In the lines below, switch every "wine bottles" to "glass bottles" and reproduce everything else unchanged. Leave the pictures out of your answer.
>> START Materials provided
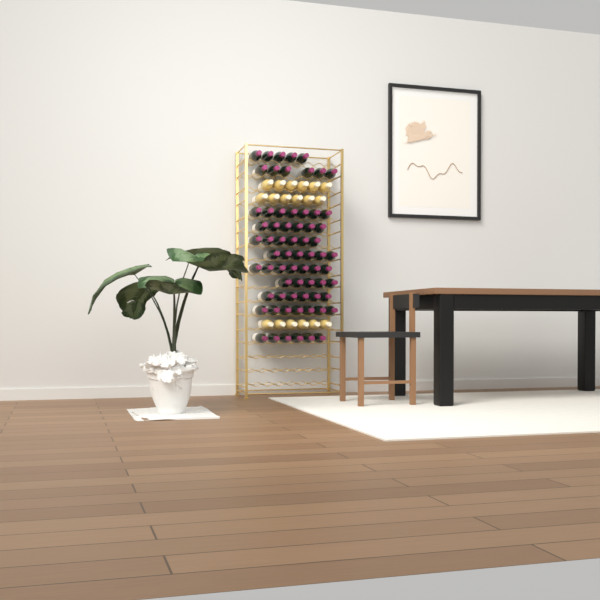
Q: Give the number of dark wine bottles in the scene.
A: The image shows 67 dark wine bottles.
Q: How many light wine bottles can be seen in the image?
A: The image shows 18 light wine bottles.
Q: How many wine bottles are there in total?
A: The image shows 85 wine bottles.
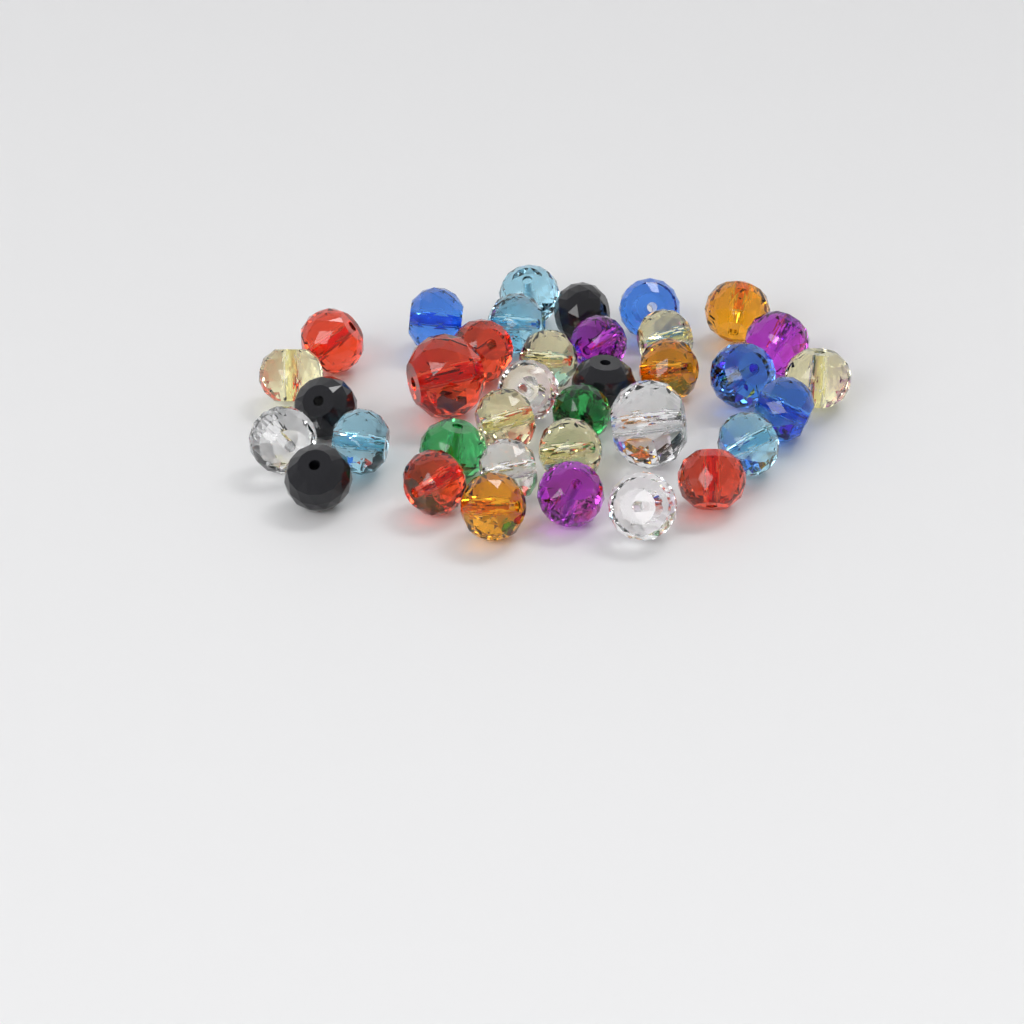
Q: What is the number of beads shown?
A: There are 36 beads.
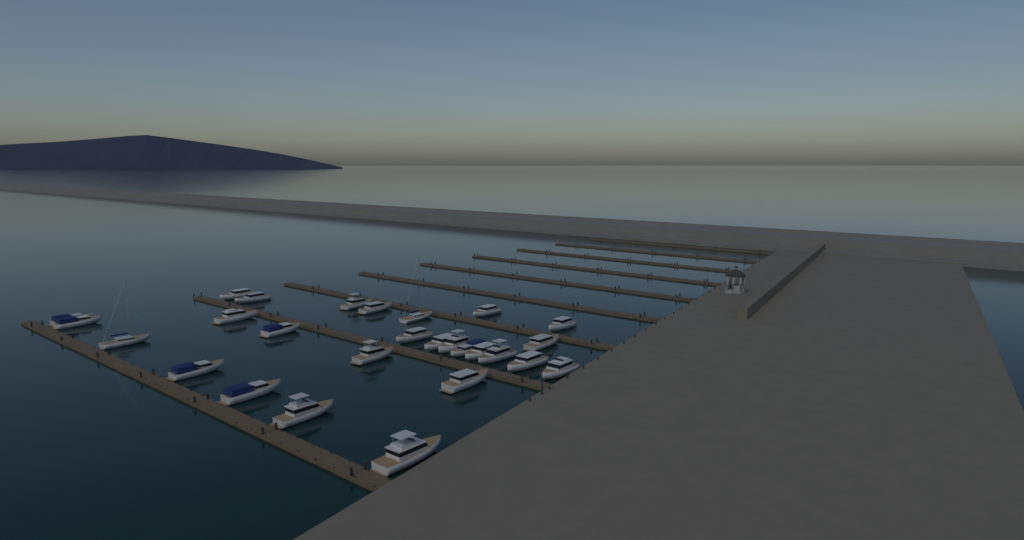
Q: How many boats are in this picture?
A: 27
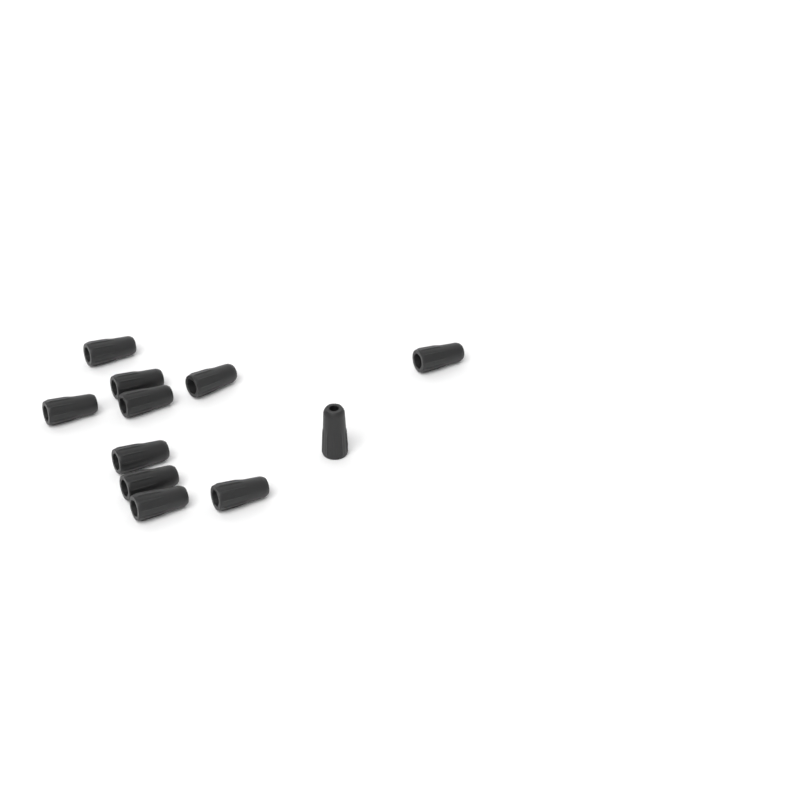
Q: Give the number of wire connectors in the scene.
>> END Materials provided
**Expected answer:**
Q: Give the number of dark glass bottles in the scene.
A: The image shows 67 dark glass bottles.
Q: How many light glass bottles can be seen in the image?
A: The image shows 18 light glass bottles.
Q: How many glass bottles are there in total?
A: The image shows 85 glass bottles.
Q: What is the number of beads shown?
A: There are 36 beads.
Q: How many boats are in this picture?
A: 27
Q: Give the number of wire connectors in the scene.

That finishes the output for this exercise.